Иное дело — Пирайе. Это зрелая женщина, человек необычайной воли и самообладания. Если она, расставшись с первым мужем, решила связать свою жизнь и судьбу своих детей с «крамольным» поэтом, то знает, на что идет. К тому же она принадлежит к влиятельному и многочисленному роду Алтуни-заде, который дал свое имя целому кварталу в Стамбуле и в случае чего будет ей надежной опорой.
Брак Назыма Хикмета с Пирайей оказался самым продолжительным. Он сделал все, что в его силах, чтоб быть хорошим мужем, хорошим отцом своей падчерице и своему пасынку. И не его вина, что из двадцати лет их брака он тринадцать с лишним провел в тюрьме.

[СОХРАНЁННЫЕ ЗАПИСИ]:
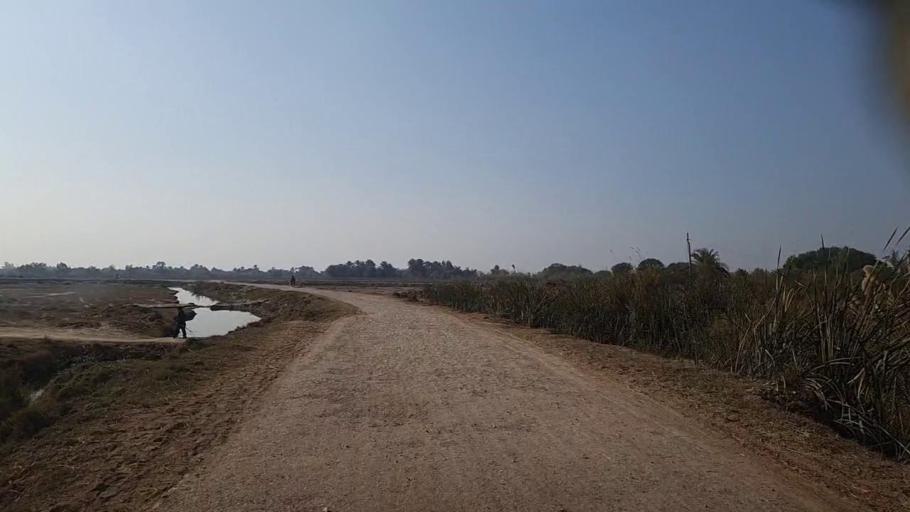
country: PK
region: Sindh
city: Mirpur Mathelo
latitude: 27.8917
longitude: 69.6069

--

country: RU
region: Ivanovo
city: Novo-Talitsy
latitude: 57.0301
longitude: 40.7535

[ЗАДАНИЕ 1]:
Обновите отрывок о Назыме Хикмете и Пирайе: приведите его заново, начиная с «Иное дело —» и заканчивая «ей надежной опорой.», заменив «необычайной» на «редкой».
[ЗАДАНИЕ 2]:
Ответьте по отрывку о Назыме Хикмете и Пирайе на вопросы:
(a) К какому роду принадлежит Пирайе?
(b) Сколько лет длился брак Назыма Хикмета с Пирайей?
(c) Сколько лет из этого брака он провел в тюрьме?
[ЗАДАНИЕ 3]:
Подхватите отрывок о браке Назыма Хикмета и Пирайи и напишите его продолжение, начиная сразу после последнего предложения.

[ОТВЕТ 1]:
Иное дело — Пирайе. Это зрелая женщина, человек редкой воли и самообладания. Если она, расставшись с первым мужем, решила связать свою жизнь и судьбу своих детей с «крамольным» поэтом, то знает, на что идет. К тому же она принадлежит к влиятельному и многочисленному роду Алтуни-заде, который дал свое имя целому кварталу в Стамбуле и в случае чего будет ей надежной опорой.

[ОТВЕТ 2]:
(a) К роду Алтуни-заде.
(b) Двадцать лет.
(c) Тринадцать с лишним лет.

[ОТВЕТ 3]:
Вспоминает Орхан КемальПирайе-ханым приезжала в Бурсу дважды, самое большее трижды в году. Нужно было видеть Назыма Хикмета в такие дни! Его охватывало необычайное возбуждение. Еще с вечера он утюжил свой костюм, доставал из-под койки темно-вишневые штиблеты, наводил на них блеск. Рано утром спускался к парикмахеру, стригся. Не успевал я подняться с койки, как он являлся нарядный, одетый с иголочки.
— Ну как, брат? Шикарно, не правда ли?